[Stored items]
□ □ □ □ □ □ □

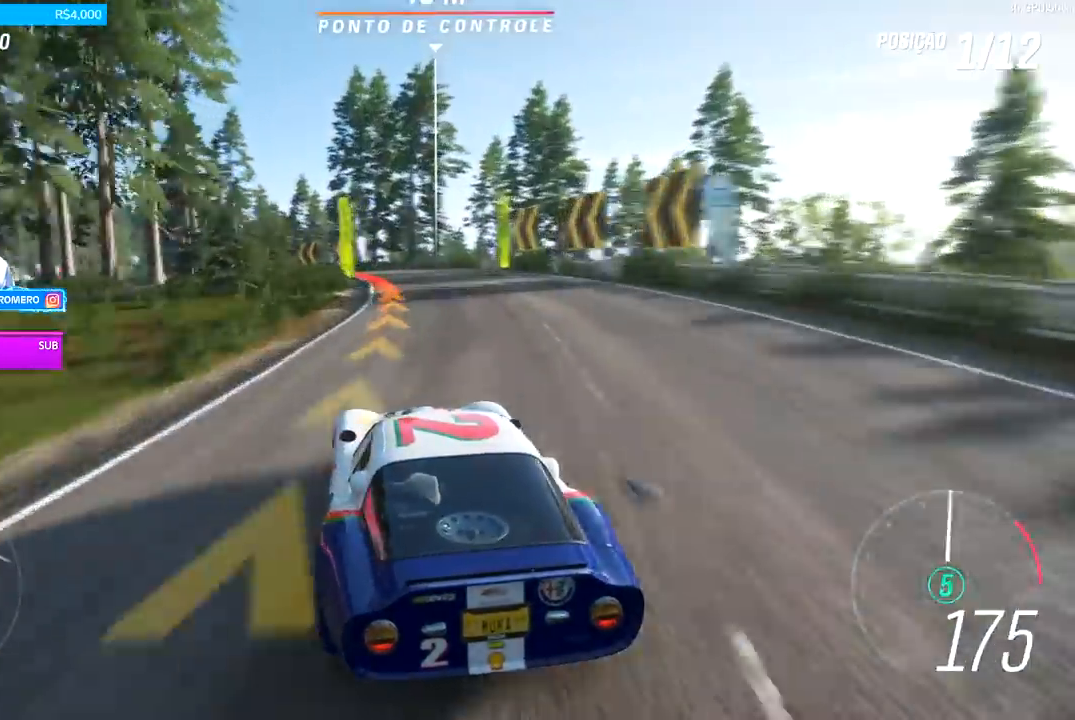
{"buttons": ["R2"], "left_stick": "left", "right_stick": "center", "events": [[267, "R2", "down"]]}
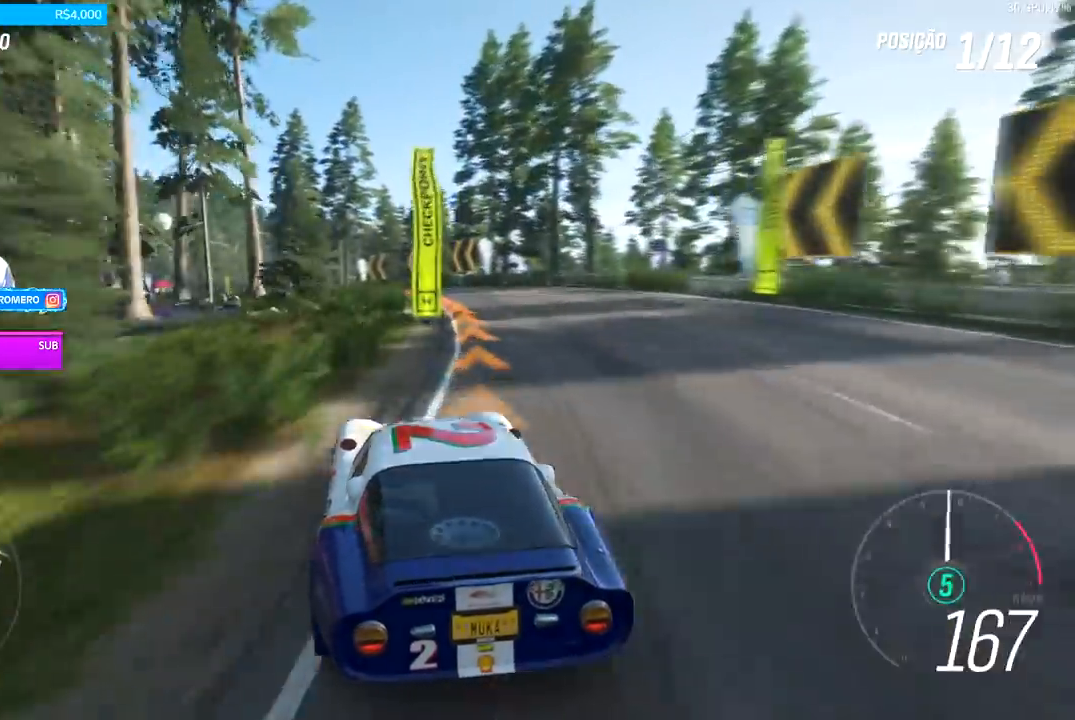
{"buttons": ["R2"], "left_stick": "left", "right_stick": "center", "events": [[200, "R2", "up"], [433, "R2", "down"]]}
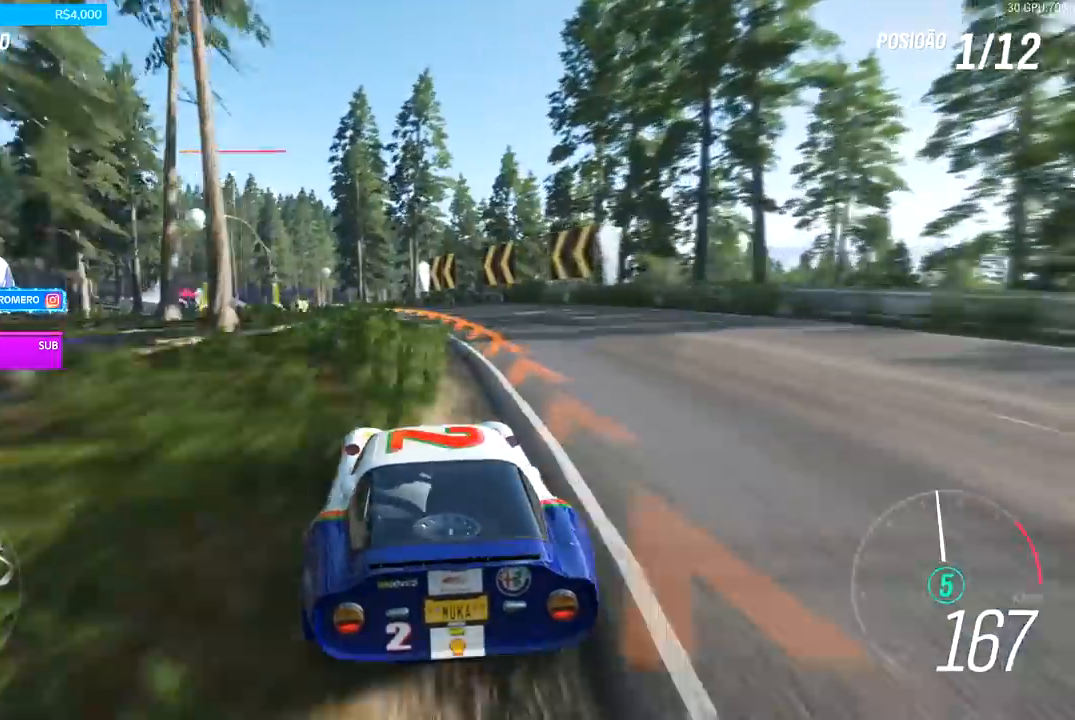
{"buttons": ["R2"], "left_stick": "left", "right_stick": "center", "events": []}
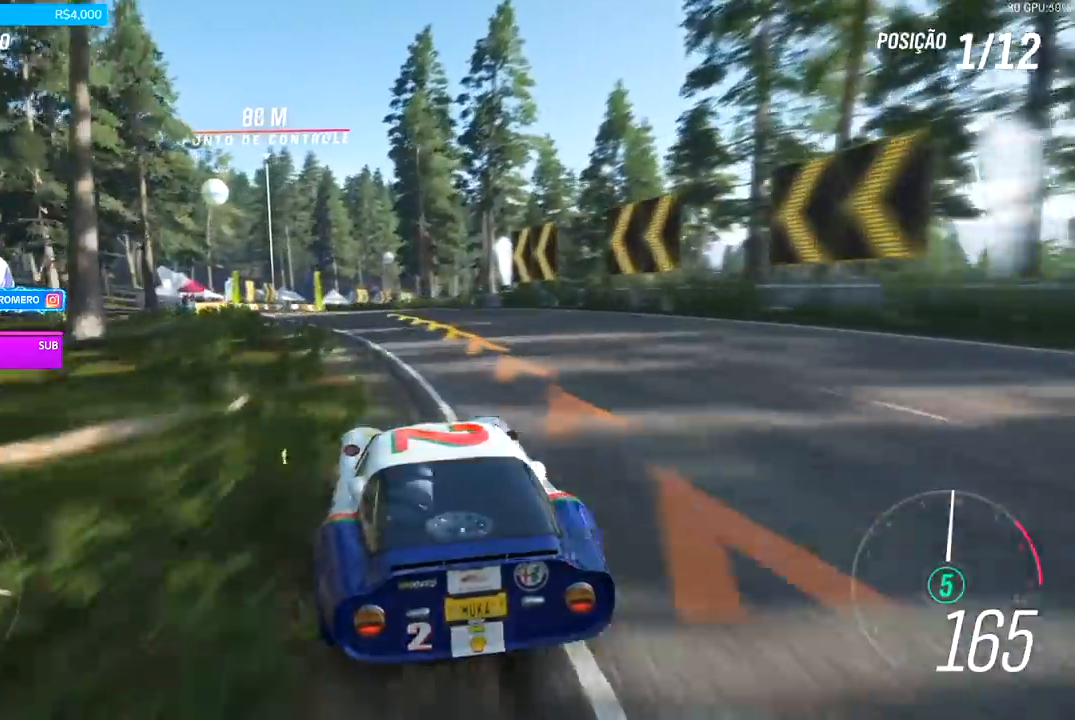
{"buttons": ["R2"], "left_stick": "left", "right_stick": "center", "events": [[300, "left_stick", "center"], [400, "left_stick", "left"]]}
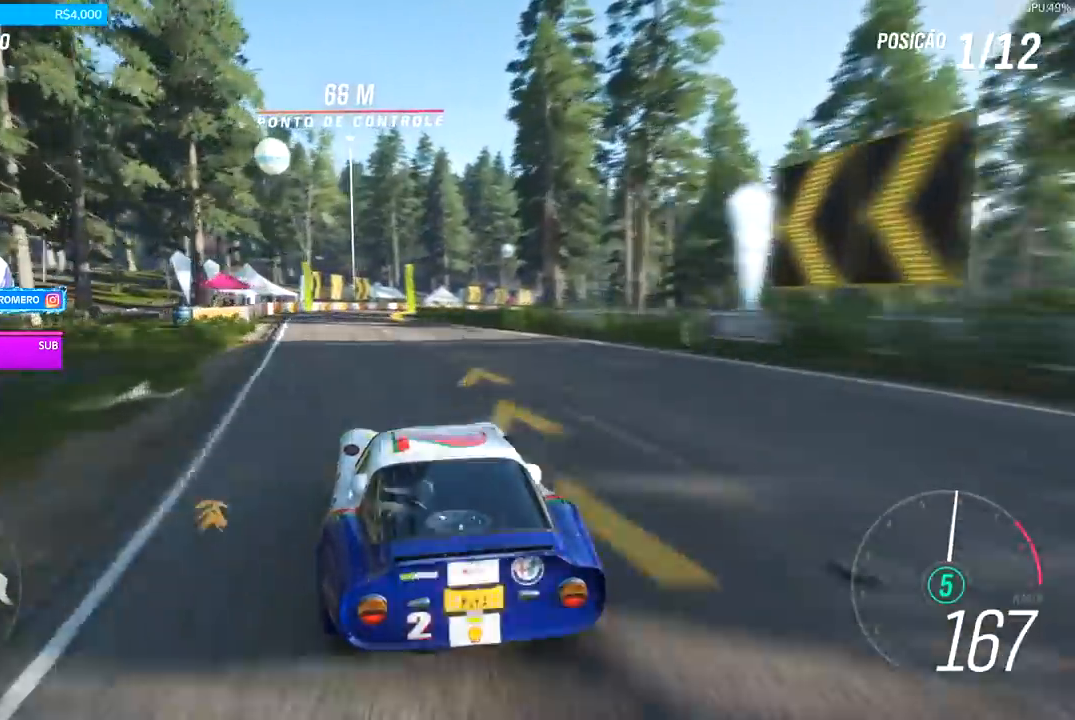
{"buttons": ["R2"], "left_stick": "center", "right_stick": "center"}
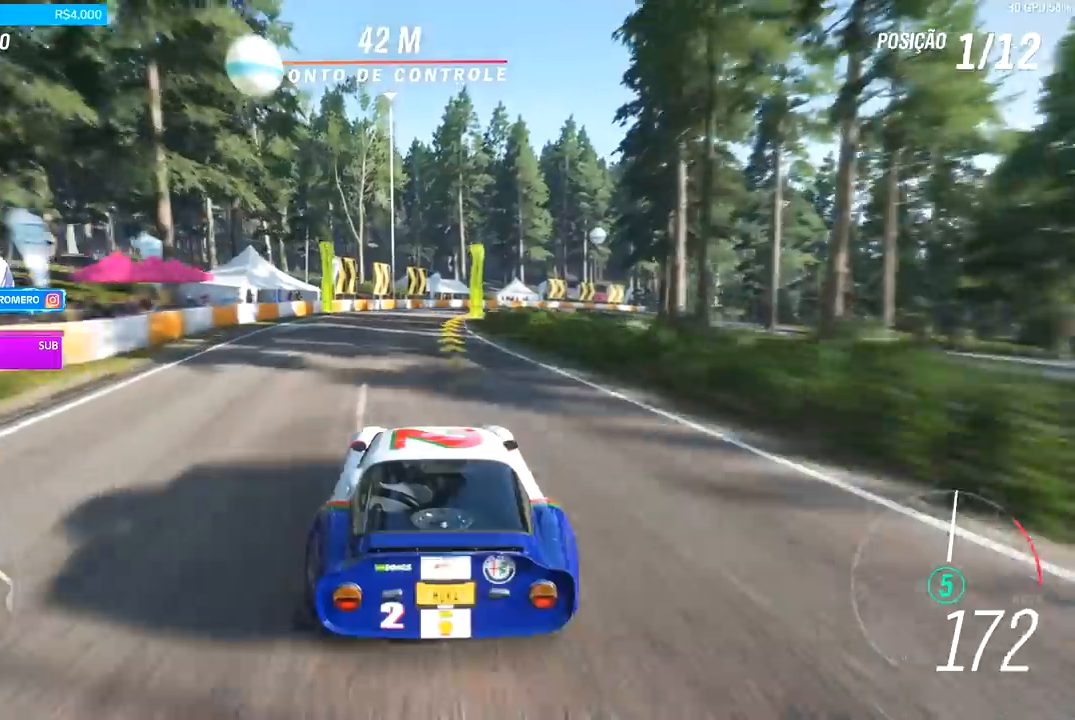
{"buttons": ["R2"], "left_stick": "center", "right_stick": "center", "events": [[67, "left_stick", "right"], [433, "left_stick", "center"]]}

□ □ □ □ □ □ □

§ Activity:
Drop the images and repeat the data exactly.

§ Answer area:
{"buttons": ["R2"], "left_stick": "left", "right_stick": "center", "events": [[267, "R2", "down"]]}
{"buttons": ["R2"], "left_stick": "left", "right_stick": "center", "events": [[200, "R2", "up"], [433, "R2", "down"]]}
{"buttons": ["R2"], "left_stick": "left", "right_stick": "center", "events": []}
{"buttons": ["R2"], "left_stick": "left", "right_stick": "center", "events": [[300, "left_stick", "center"], [400, "left_stick", "left"]]}
{"buttons": ["R2"], "left_stick": "center", "right_stick": "center"}
{"buttons": ["R2"], "left_stick": "center", "right_stick": "center", "events": [[67, "left_stick", "right"], [433, "left_stick", "center"]]}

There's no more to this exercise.